Christmas has come early for global investors. Before we consider what has just happened in the UK a quick flight around the world reveals that financial spirits are on the rise. The US Federal Reserve’s guidance earlier this week was that low interest rates are likely to prevail throughout 2020. Although largely expected, this confirmation is good news for the global economy and it encouraged the US stock market to a record high this week.
Closer to home, Christine Lagarde, the new President of the European Central Bank, announced this week that there are signs of improvement in the Eurozone economy and that the Bank remains ready to provide more monetary policy stimulus if required. To complete the rosy picture outside the UK, significant progress appears to have been made towards reaching a resolution to the US-China trade war.
At home, financial sentiment has of course been driven by the startling success of the Conservative Party in our General Election. I must admit to feeling a degree of trepidation when the election was announced, particularly as the results were to be revealed on Friday the 13th. However, the horror story of a lurch towards Marxism (which represented a much greater risk than further dither and delay over Brexit) has been averted.
It was, surprisingly, a landslide victory for the Conservatives. A decisive result is much better than an indecisive result and Boris Johnson now finds himself with a sufficient majority to enable him to ignore the more extreme elements of his party when negotiating what will hopefully be a pragmatic new trading relationship with the EU.
The reaction of financial markets has been immediate. Sterling jumped 2.5% against the US dollar as soon as the exit poll results were announced and it was nice to see global investors piling into our currency for a change, rather than dumping it.
As I write, the FTSE 100 index is up over 1.5%, which is a strong reaction bearing in mind that a strengthened sterling, will act as a drag on the earnings of such companies; which are predominantly derived overseas. Perhaps more significantly, the FTSE 250 index, which has a stronger domestic bias, is currently up nearly 4.5% this morning.

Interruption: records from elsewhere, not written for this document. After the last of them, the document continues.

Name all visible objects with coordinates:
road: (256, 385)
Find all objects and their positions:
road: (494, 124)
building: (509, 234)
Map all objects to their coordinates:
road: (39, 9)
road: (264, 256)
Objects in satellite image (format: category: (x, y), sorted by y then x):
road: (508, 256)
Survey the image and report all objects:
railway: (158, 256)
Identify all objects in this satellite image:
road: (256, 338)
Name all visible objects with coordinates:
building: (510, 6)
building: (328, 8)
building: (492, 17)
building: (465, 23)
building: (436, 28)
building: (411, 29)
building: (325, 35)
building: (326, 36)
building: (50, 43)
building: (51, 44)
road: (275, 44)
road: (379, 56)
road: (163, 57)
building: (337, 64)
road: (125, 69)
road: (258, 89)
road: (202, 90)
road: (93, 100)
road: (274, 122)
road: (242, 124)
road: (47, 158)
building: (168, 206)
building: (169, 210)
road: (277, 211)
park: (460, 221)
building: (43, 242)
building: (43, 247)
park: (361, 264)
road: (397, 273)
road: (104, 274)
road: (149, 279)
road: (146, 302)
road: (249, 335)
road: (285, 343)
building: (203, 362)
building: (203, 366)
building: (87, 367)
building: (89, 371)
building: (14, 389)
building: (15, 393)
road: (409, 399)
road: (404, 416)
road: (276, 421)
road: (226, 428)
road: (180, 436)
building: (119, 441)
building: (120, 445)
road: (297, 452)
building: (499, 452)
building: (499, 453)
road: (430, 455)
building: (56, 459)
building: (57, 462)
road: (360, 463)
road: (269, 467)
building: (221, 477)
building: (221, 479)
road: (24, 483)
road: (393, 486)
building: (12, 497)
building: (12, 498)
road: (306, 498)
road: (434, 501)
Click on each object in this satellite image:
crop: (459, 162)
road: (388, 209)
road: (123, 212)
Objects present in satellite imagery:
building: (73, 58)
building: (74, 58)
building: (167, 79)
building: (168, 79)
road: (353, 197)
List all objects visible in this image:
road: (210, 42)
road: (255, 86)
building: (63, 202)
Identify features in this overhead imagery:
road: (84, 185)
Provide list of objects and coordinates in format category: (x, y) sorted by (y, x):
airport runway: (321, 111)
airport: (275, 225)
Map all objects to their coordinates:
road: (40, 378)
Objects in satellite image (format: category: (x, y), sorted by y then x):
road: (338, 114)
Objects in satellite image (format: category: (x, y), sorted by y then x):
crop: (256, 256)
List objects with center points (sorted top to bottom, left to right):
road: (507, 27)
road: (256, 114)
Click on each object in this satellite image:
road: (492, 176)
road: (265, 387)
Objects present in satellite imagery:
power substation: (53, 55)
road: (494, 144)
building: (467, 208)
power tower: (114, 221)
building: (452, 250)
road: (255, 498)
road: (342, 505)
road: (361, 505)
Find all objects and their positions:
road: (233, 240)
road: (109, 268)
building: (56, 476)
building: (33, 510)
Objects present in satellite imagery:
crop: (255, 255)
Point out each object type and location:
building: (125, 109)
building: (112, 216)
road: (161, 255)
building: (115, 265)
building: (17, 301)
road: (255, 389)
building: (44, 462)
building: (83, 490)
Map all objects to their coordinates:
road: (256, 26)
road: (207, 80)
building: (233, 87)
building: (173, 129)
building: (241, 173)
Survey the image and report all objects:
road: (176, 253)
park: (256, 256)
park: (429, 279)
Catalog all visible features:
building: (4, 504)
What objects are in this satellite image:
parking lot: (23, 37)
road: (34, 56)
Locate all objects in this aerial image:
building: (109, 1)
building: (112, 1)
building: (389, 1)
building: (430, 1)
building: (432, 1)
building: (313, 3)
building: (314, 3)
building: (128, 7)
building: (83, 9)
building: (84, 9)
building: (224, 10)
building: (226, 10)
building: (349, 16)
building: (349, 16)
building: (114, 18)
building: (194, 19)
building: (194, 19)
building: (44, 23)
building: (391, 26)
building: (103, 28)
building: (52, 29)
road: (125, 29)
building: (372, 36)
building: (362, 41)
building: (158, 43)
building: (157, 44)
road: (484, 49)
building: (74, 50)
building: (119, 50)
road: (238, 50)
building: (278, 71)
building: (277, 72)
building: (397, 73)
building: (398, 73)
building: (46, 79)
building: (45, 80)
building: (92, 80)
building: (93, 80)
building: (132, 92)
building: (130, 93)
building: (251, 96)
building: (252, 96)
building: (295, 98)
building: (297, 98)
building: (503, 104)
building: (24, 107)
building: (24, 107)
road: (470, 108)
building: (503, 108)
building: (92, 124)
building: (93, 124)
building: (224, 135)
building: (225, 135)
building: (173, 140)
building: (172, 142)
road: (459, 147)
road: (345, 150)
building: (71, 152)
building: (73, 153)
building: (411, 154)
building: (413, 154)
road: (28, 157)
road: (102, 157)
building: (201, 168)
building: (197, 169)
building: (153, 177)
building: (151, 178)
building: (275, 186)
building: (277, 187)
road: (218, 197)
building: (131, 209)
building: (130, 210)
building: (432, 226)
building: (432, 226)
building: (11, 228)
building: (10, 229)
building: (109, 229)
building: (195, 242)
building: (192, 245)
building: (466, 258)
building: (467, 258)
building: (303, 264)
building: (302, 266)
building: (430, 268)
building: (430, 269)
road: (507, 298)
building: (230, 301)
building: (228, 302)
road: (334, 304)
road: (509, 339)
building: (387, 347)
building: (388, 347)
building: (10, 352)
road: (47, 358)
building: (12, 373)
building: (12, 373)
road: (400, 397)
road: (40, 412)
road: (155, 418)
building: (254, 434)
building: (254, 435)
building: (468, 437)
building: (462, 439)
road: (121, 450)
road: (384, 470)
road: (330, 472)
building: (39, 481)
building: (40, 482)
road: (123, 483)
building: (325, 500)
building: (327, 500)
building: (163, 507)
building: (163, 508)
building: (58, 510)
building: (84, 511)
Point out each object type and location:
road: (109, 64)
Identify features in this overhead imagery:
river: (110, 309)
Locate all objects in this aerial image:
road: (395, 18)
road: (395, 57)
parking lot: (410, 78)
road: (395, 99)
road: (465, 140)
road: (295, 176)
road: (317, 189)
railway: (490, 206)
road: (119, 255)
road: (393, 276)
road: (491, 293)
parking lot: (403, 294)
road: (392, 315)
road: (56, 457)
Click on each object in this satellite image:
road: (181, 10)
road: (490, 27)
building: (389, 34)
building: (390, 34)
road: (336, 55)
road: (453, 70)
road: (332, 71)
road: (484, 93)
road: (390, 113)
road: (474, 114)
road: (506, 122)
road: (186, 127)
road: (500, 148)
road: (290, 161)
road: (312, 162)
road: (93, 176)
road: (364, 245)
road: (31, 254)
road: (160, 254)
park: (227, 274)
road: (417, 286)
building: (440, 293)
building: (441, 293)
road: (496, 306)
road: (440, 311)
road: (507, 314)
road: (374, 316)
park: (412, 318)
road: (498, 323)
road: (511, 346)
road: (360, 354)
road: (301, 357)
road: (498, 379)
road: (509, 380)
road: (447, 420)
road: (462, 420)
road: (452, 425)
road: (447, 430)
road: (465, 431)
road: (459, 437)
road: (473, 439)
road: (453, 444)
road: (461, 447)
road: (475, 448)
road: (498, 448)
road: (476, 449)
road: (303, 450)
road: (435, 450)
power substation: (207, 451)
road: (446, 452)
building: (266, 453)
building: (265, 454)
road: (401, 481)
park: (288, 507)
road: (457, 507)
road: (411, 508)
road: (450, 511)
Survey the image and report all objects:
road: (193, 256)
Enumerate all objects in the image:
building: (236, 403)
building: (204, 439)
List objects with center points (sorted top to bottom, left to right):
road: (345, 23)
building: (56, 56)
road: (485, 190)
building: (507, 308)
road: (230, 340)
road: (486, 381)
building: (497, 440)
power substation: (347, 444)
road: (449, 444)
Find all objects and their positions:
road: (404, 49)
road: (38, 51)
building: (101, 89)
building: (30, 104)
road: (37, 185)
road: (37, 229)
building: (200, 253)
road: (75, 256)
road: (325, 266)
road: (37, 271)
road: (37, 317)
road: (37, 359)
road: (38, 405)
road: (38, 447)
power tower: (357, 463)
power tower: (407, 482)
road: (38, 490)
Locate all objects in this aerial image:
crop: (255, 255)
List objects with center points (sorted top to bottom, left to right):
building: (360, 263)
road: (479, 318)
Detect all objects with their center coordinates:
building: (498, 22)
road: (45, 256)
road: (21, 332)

I am pleased to report that our investment policy has been well-positioned to harness these movements in financial markets and that client portfolios have enjoyed a very good week.
There is no doubt that the paralysis of the UK’s Parliament and the lack of any meaningful progress in government policy over the last 3 years has been a significant drag on the UK economy. Businesses have to justify to their shareholders how they invest their money and it is much harder to do this when uncertainty prevails. Let’s hope that 2020 will be a year when the pent-up potential in the UK economy is unleashed. A change in business sentiment is long overdue.